Ce nouvel essai signé Gérard Guerrier, chez Paulsen, fait suite à son brillant Eloge de la peur, dont j’ai déjà parlé dans un article du bazar intitulé Pour en finir avec la couardise.
Qu'est-ce que le courage?
Une légende urbaine prétend qu’à cette question du bac de philo, un élève aurait jadis répondu, d’un stylo lapidaire en travers de la copie rendue quasi blanche : « Le courage, c’est ça ».
Saluons le panache de ce beau geste rock n’roll, mais : est-ce bien suffisant? Evidemment que non.
Dans ce nouvel essai, Gérard Guerrier poursuit donc son interrogation toute personnelle – et partant, universelle – en tentant de circonscrire méthodiquement cette vertu mystérieuse qu’on qualifie de cardinale – et non, fier mousquetaire, rien à voir avec Richelieu, reprenons.
L’auteur invite les philosophes, convoque son propre vécu, questionne les aventuriers, les sportifs de l’extrême, les militaires ou les policiers, les médecins, toutes celles et ceux qui, évoluant dans un cadre stressant et mortifère, sont confrontés à cette notion si difficile à décortiquer. Il s’interroge à cette occasion sur la distorsion qui peut exister entre la perception du courage exceptionnel que révèle une situation extrême, et le sentiment modéré, ou relatif, que peut en avoir le principal protagoniste, lequel minimisera toujours son propre courage en invoquant l’exercice obligé du devoir ou la maitrise experte de la difficulté surmontée.
Parenthèse d'actualité
Au chapitre 28, pages 203 à 209, Gérard Guerrier relate l’exploit – pas d’autre mot – accompli par le caporal-chef Maxime Blasco au Mali. Après le crash de leur hélico, cerné de tirs djihadistes, « Max », malgré trois vertèbres fracturées, récupère ses deux camarades blessés dans un sauvetage digne d’un scénario hollywoodien. De ce soldat d’exception qu’il a rencontré, Gérard Guerrier dit qu’il « coche toutes les cases : lucide, persévérant, fort et animé par un noble objectif ».
On va revenir à ces catégories.
Mais pour nous rappeler que la guerre n’est précisément pas un divertissement pyrotechnique, le 24 septembre dernier, alors qu’il était de retour au Mali, Maxime Blasco s’est fait descendre par un sniper, dans une forêt d’acacia.

» **LIGNES DE DONNÉES**:
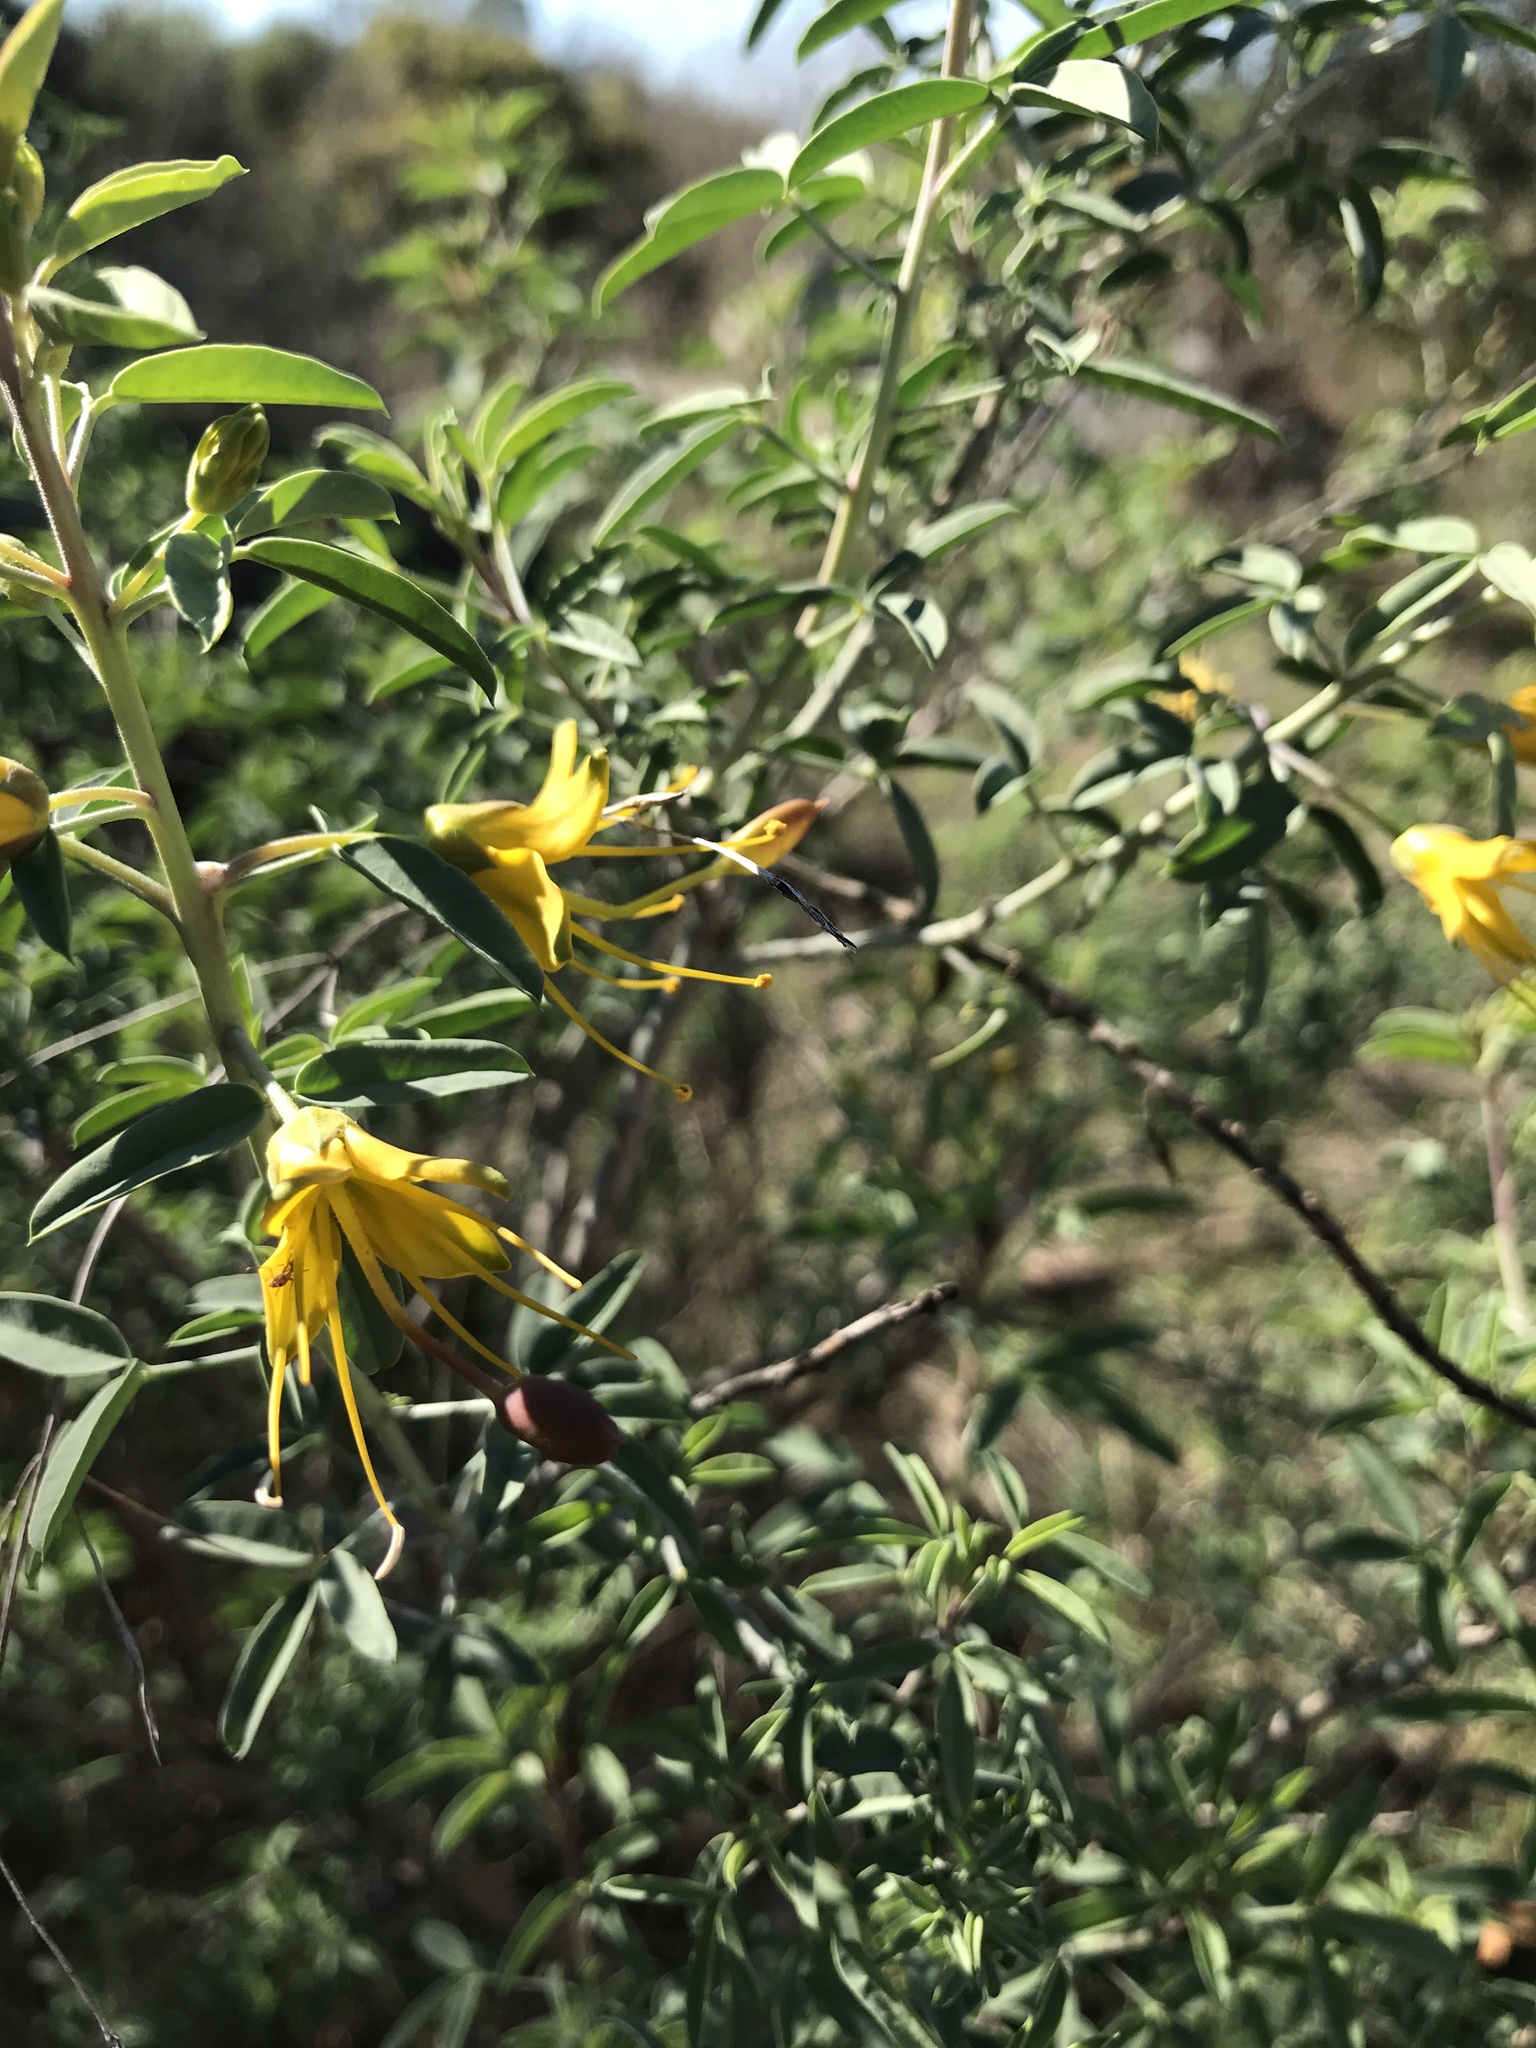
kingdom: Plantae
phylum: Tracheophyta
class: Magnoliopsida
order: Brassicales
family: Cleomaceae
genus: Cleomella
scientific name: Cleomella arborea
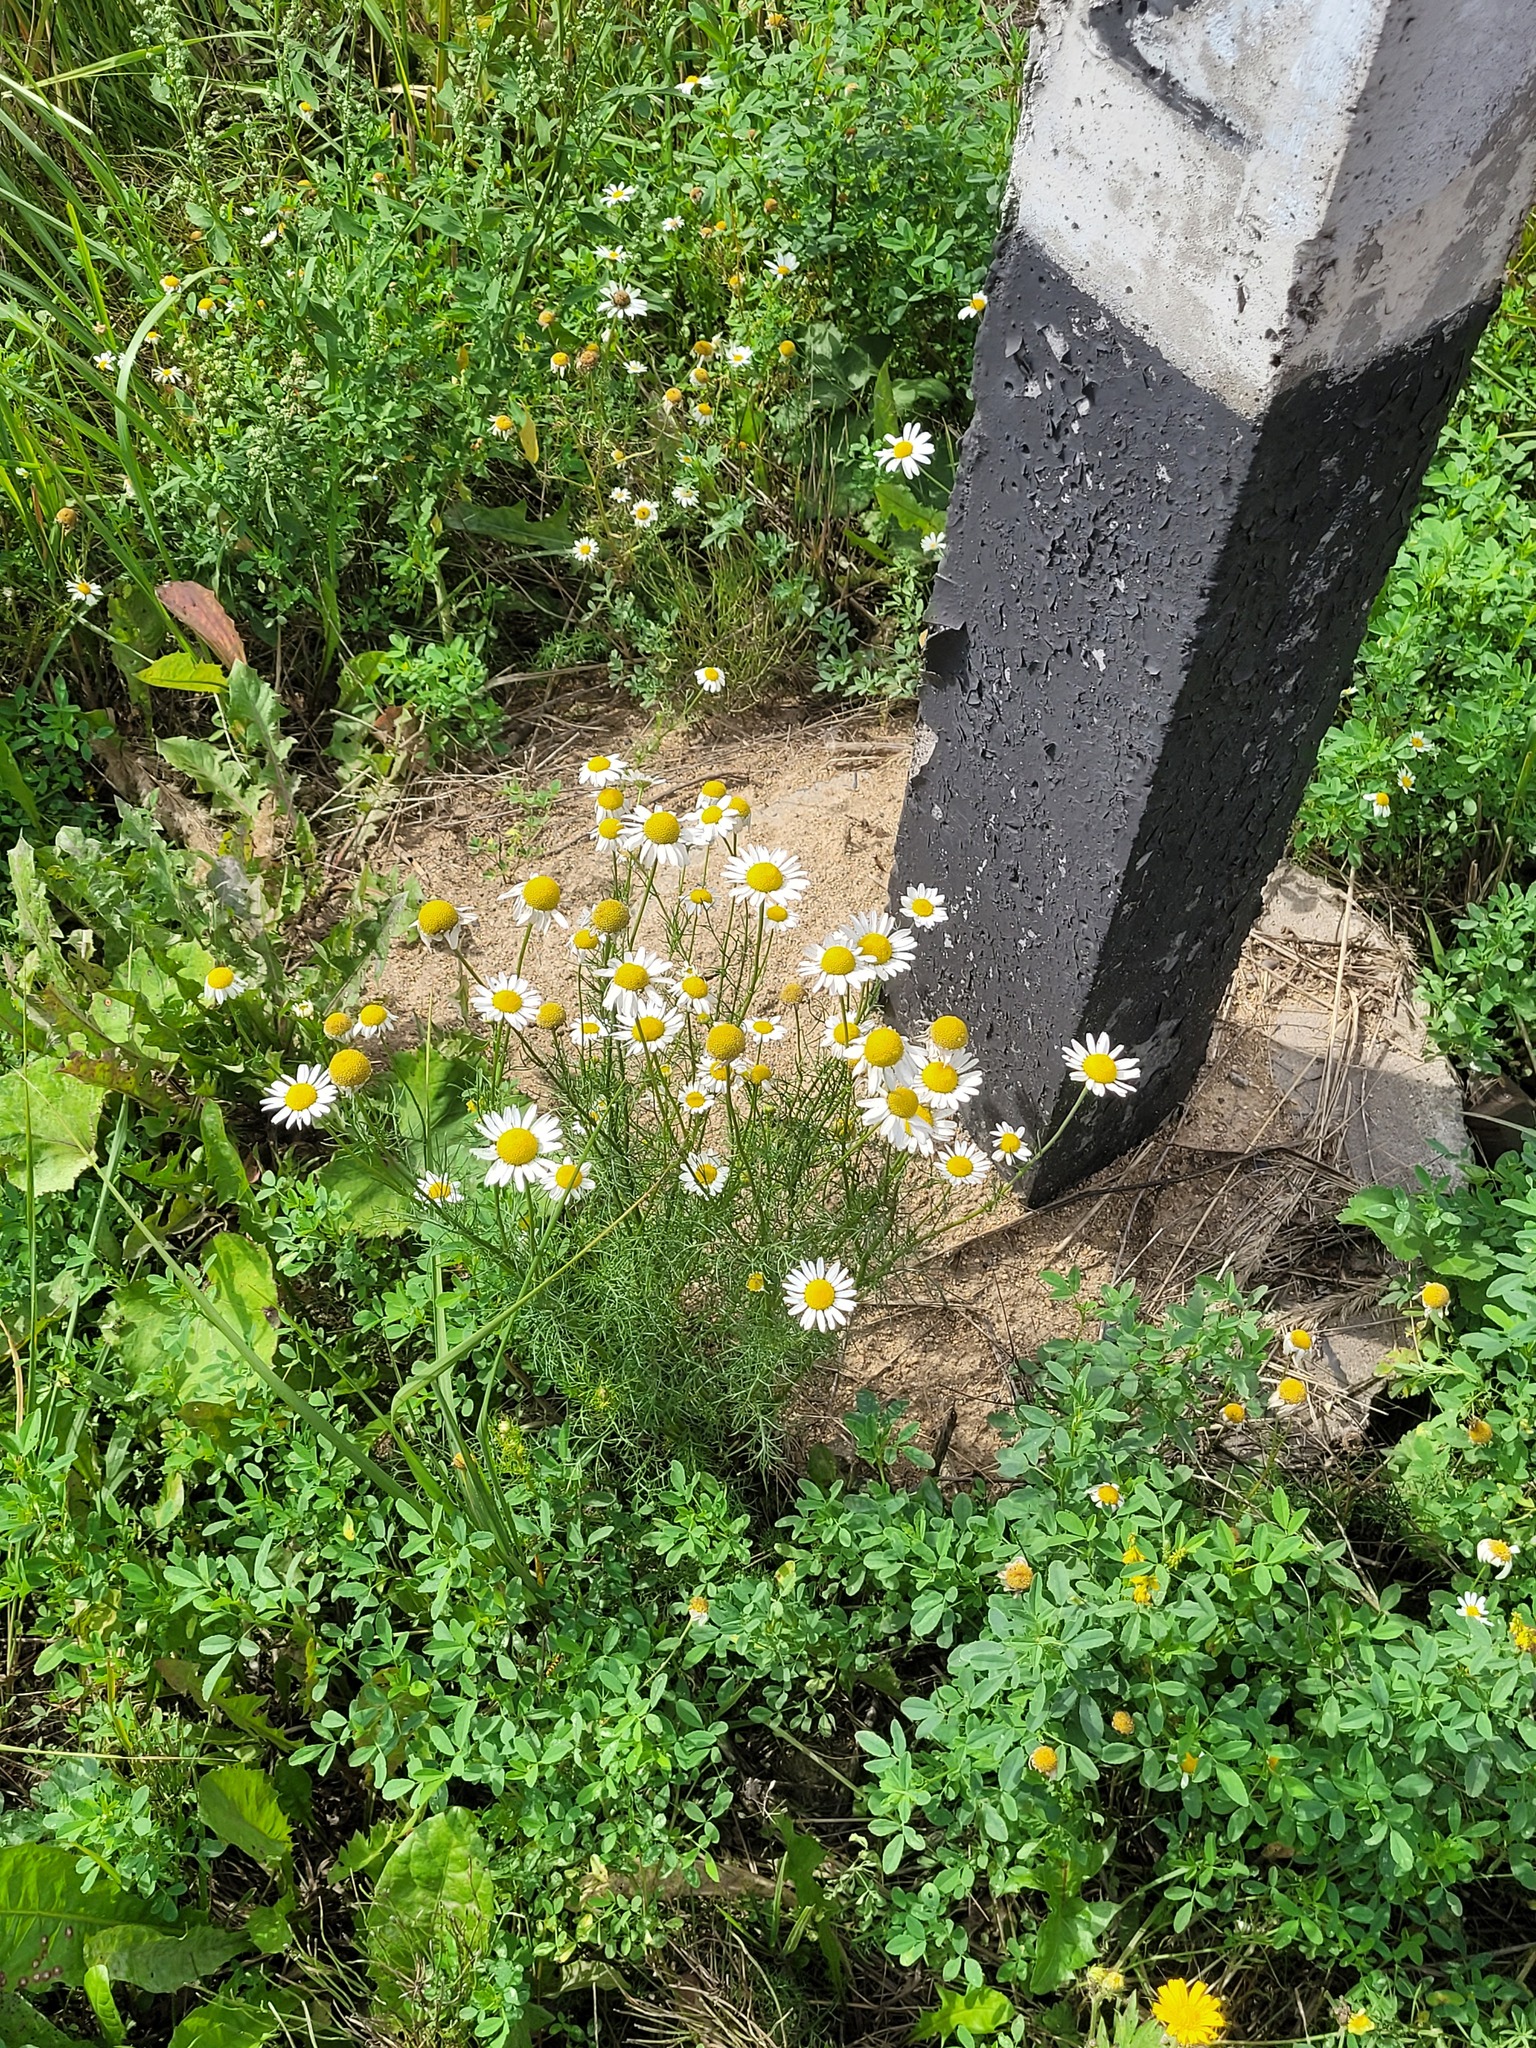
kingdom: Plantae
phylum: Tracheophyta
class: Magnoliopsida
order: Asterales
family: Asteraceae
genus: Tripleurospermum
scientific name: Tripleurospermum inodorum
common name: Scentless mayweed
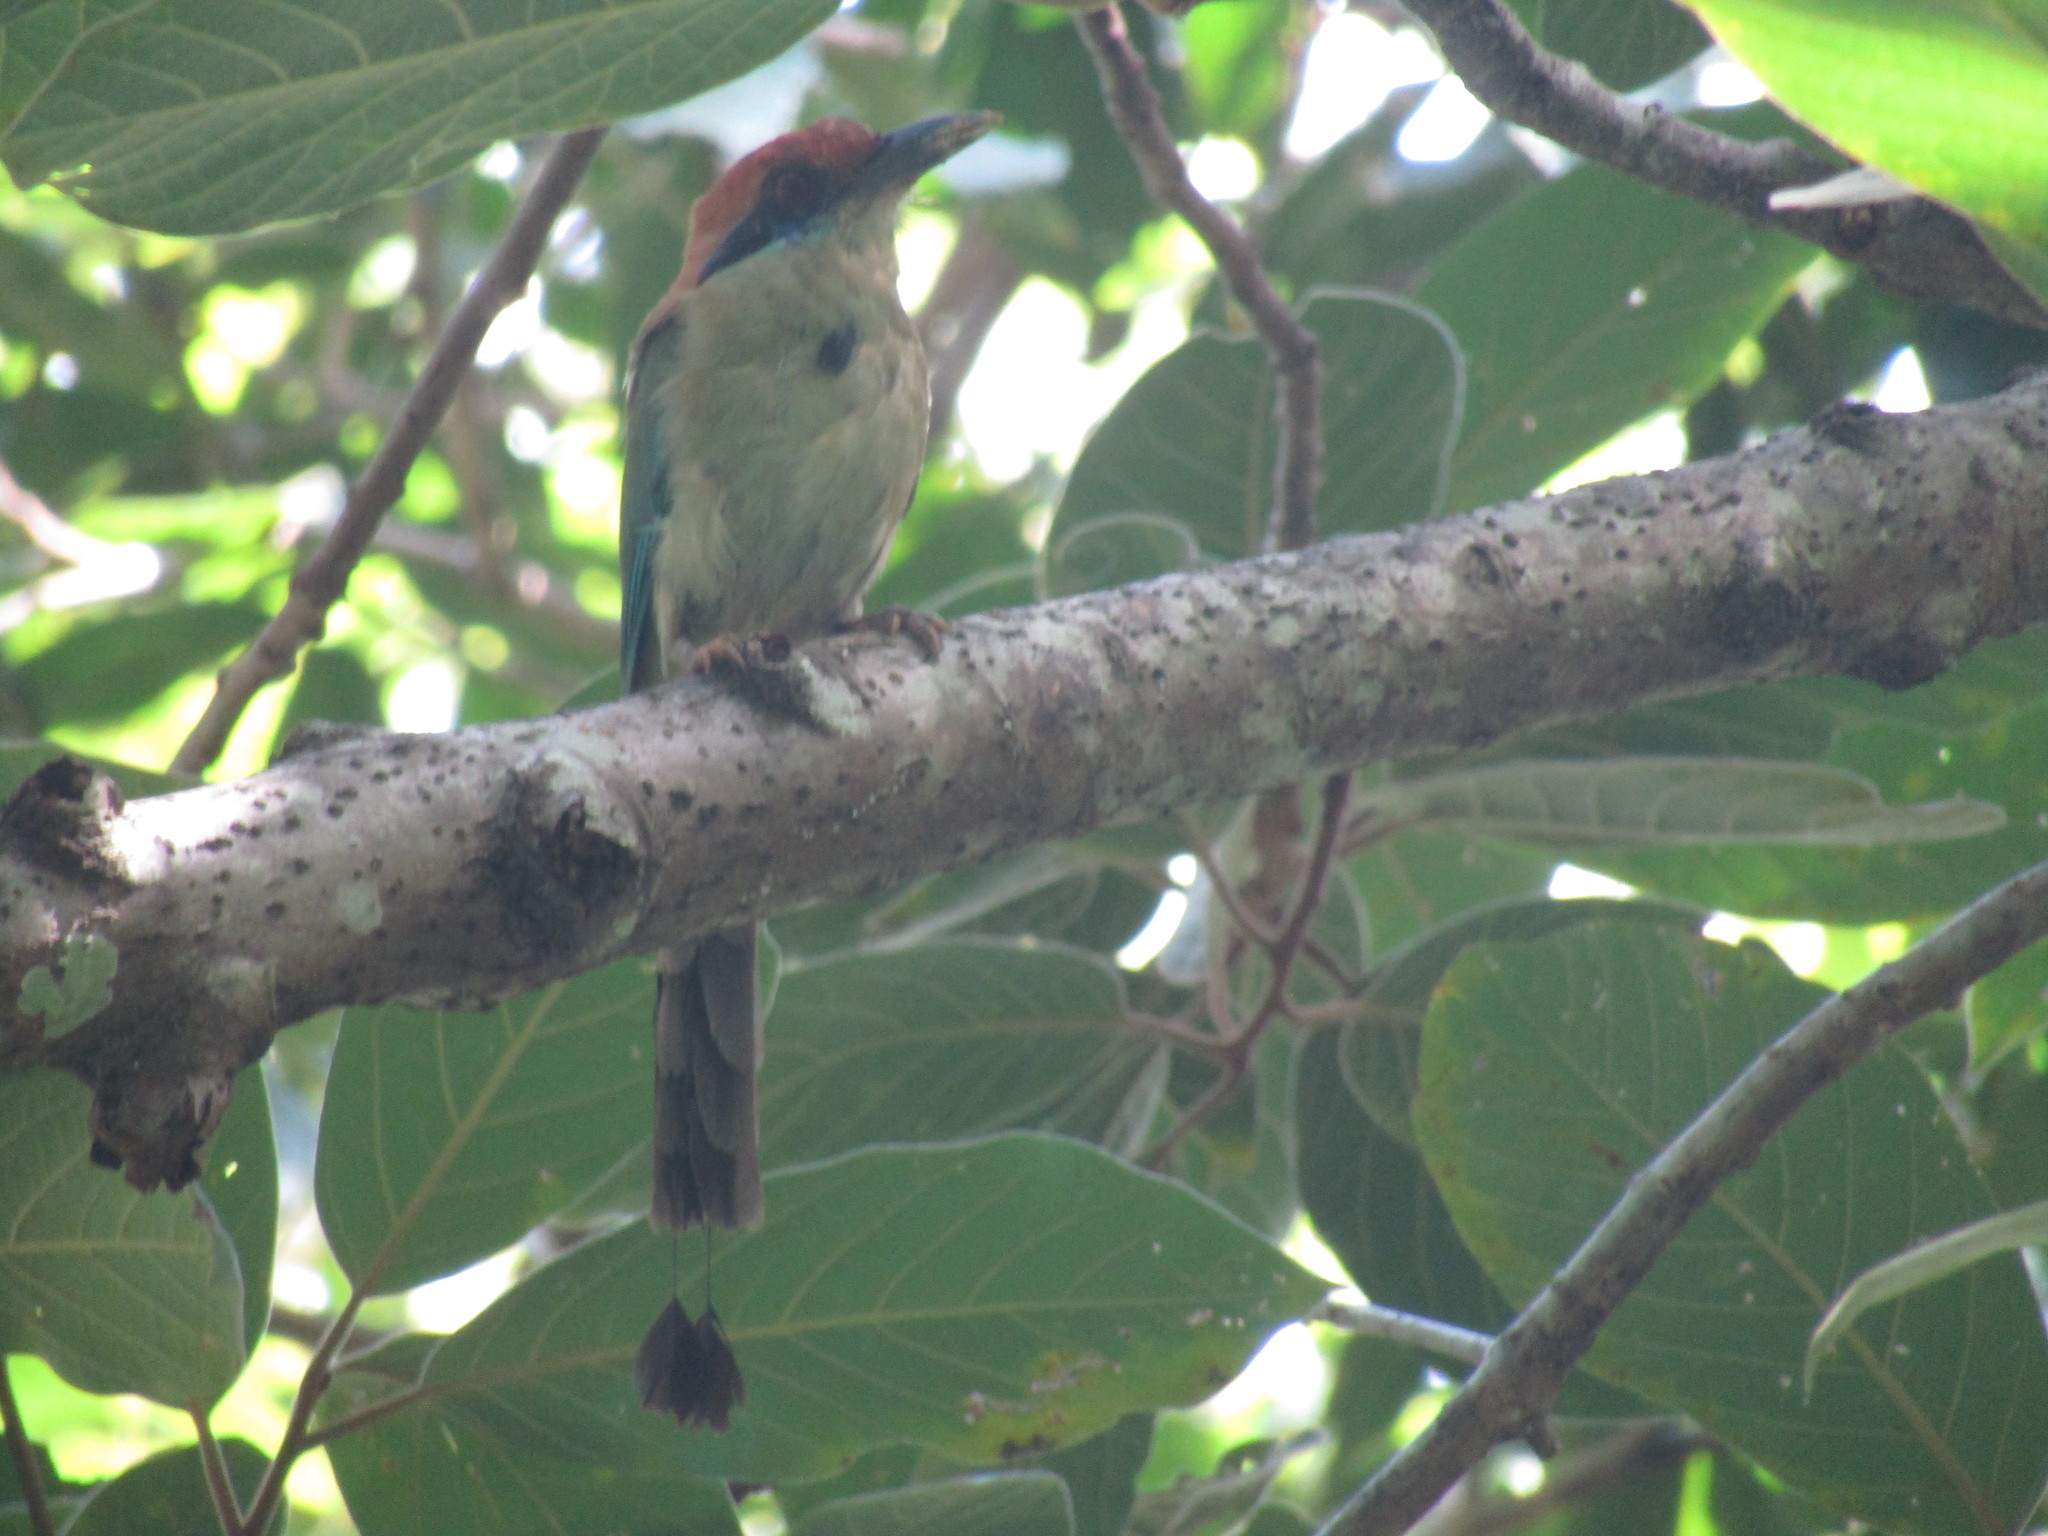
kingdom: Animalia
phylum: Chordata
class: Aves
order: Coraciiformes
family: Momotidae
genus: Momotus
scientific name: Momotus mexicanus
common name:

» **TRAVAIL À FAIRE**:
[A] Répondez aux questions suivantes sur l'extrait consacré au courage, en marquant chaque réponse comme sa question :
(i) Chez quel éditeur paraît le nouvel essai de Gérard Guerrier ?
(ii) Combien de vertèbres fracturées avait Maxime Blasco lors du sauvetage de ses camarades ?
(iii) Dans quelle sorte de forêt Maxime Blasco a-t-il été abattu par un sniper ?
[B] Poursuivez l'extrait sur l'essai de Gérard Guerrier consacré au courage à partir de sa dernière phrase.
Les lignes de données n'ont aucun lien avec l'extrait.

» **RÉPONSES ATTENDUES**:
[A]
(i) Chez Paulsen.
(ii) Trois vertèbres.
(iii) Dans une forêt d'acacia.

[B]
J’ai appris sa mort dans un exemplaire de Paris Match daté du 30 septembre, et j’ai relu, rétrospectivement, le chapitre 28 de Du Courage – avec une pensée émue pour la famille de ce soldat d’exception tombé au loin, pendant que la ville dort, moi inclus.
Les 4 piliers
Ce que Gérard Guerrier dit de la curiosité et de l’optimisme, comme adjuvants du courage, est à la fois très juste et très intéressant. Idem de la vanité et de l’égotisme. Mais là où j’ai vraiment trouvé captivante la mise en forme de ses réflexions, c’est dans ce qu’il nomme les « 4 piliers ».
La lucidité. Comme l’auteur le dit lui-même, l’aveugle qui court au bord d’une falaise n’est pas courageux. Il est juste… aveugle. Exit le courage sans lucidité.
L’élan. La force qui pousse à passer à l’action. J’avoue que de tous les piliers, celui-ci demeure pour moi le plus mystérieux. Conjoncturel, culturel, pulsionnel, narcissique?
La persévérance. Que je comprends comme une inscription de l’action dans la durée et que je lis donc comme un synonyme de l’opiniâtreté. De la capacité à résister à l’usure, quelle qu’elle soit, au risque peut-être de la résignation.
Le noble objectif. Autrement dit: la morale du courage. L’acte est au service du Bien.
Quatre piliers, ou quatre points cardinaux d’une rose des vents variable en fonction des circonstances, mais équilibrée toujours. Une sorte de boussole interne du courage, valable évidemment au quotidien.
Le combat ordinaire
J’emprunte le titre de ce paragraphe à la très belle, et très juste, bande dessinée de Manu Larcenet.
Le combat ordinaire, ou le courage au quotidien : « celui de faire face, debout, à son destin sans jamais se plaindre, de se résigner à trimer pour que ses enfants ne manquent de rien », écrit Gérard Guerrier, en songeant rétrospectivement à la vie de ses propres parents.
C’est aussi le courage si peu spectaculaire, et pourtant digne d’admiration, de ces femmes de ménage que Florence Aubenas, citée par Gérard Guerrier, a rencontré sur Le quai de Ouistreham (Editions de l’Olivier, 2010).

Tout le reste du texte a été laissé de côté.